To do: Pull every line containing "dfsg" out of the material below.

Extracted data:
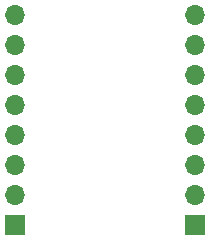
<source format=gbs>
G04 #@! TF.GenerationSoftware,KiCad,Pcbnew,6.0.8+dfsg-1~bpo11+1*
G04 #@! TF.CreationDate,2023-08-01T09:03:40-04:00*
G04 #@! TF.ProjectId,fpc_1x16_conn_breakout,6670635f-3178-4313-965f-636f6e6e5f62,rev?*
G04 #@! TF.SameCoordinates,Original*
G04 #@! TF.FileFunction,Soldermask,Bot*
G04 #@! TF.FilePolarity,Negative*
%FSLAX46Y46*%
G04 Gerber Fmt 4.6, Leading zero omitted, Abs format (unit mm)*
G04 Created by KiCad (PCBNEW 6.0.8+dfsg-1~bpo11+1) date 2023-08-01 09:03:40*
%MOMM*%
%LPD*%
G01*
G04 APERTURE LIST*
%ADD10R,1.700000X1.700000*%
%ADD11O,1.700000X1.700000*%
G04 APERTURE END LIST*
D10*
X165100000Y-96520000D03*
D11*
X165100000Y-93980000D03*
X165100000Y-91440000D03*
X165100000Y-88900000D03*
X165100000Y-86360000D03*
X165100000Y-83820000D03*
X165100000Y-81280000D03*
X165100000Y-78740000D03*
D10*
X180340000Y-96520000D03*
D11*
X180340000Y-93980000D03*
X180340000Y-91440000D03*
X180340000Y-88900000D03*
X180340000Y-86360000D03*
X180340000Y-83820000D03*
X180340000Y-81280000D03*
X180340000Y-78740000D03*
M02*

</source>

Answer for the task:
G04 #@! TF.GenerationSoftware,KiCad,Pcbnew,6.0.8+dfsg-1~bpo11+1*
G04 Created by KiCad (PCBNEW 6.0.8+dfsg-1~bpo11+1) date 2023-08-01 09:03:40*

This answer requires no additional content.